*Excerpted passage:*
□ □ □ □ □ □ □

In an old-fashioned demand response system, which was usually conducted by a utility, the amount of energy reduction by each customer was usually assumed to be deterministic and empirically known by the demand response operator [9]. However, in current and emerging demand response systems, this assumption is no longer valid. Rather, the actual load reductions of customers are highly uncertain [4]. A customer who provided a reduction of 10 kWh one day might provide only 1 kWh another day. To verify this uncertainty of load curtailment, the real load curtailment history of a customer from our data set is presented in Figure 2. Days on which real energy reductions are requested are presented on the x-axis of Figure 2 (13 January 2016 is encoded as 20160113). This customer has received a total of eight reduction requests. The initial contract between this customer and the DRSP was 100 kWh load curtailment per 15 min. However, the real load curtailment was seriously unstable. On 9 May 2016, the load curtailment was more than 400 kWh per 15 min. On the contrary, the load curtailment reached −100 kWh per 15 min at one point, which means that this customer increased his energy consumption as compared to a normal day. This uncertainty causes very serious problems for DRSPs. If a DRSP provides less energy reduction than that declared, the credibility of the DRSP degrades and the reward from the market is significantly decreased. If a DRSP provides more energy reduction than that declared, it is obvious that the DRSP is wasting the DR resources without proper reward.

□ □ □ □ □ □ □

*Objective:* List every energy amount in kWh that the passage on demand response gives, keeping any "per 15 min" attached to it. The material that comes next is separate from the passage on demand response.

*Information supplied:*
□ □ □ □ □ □ □

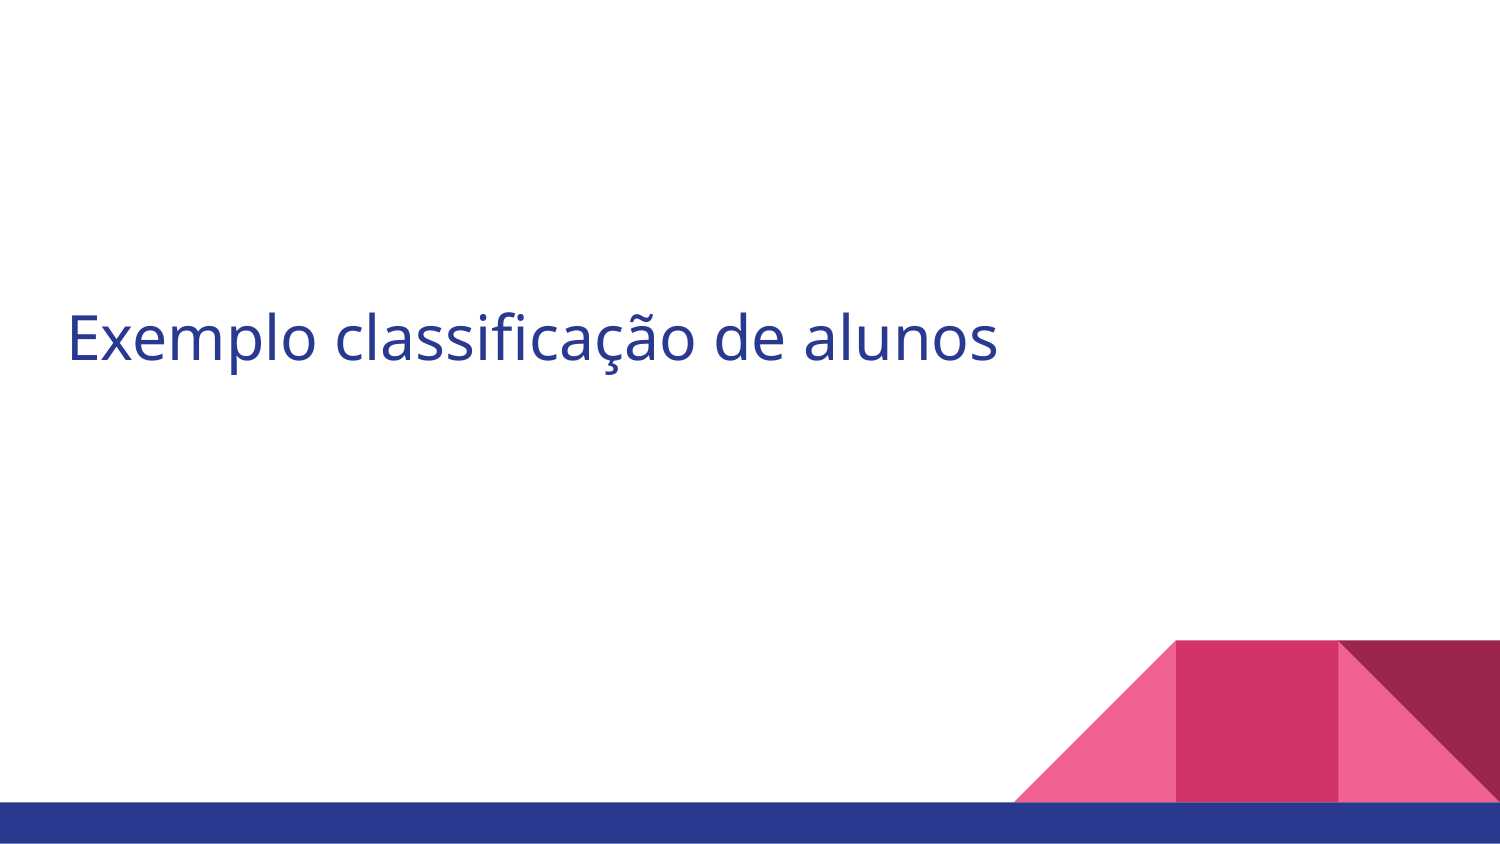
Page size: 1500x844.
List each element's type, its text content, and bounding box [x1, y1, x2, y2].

□ □ □ □ □ □ □

*Answer below:*
- 10 kWh
- 1 kWh
- 100 kWh per 15 min
- 400 kWh per 15 min
- −100 kWh per 15 min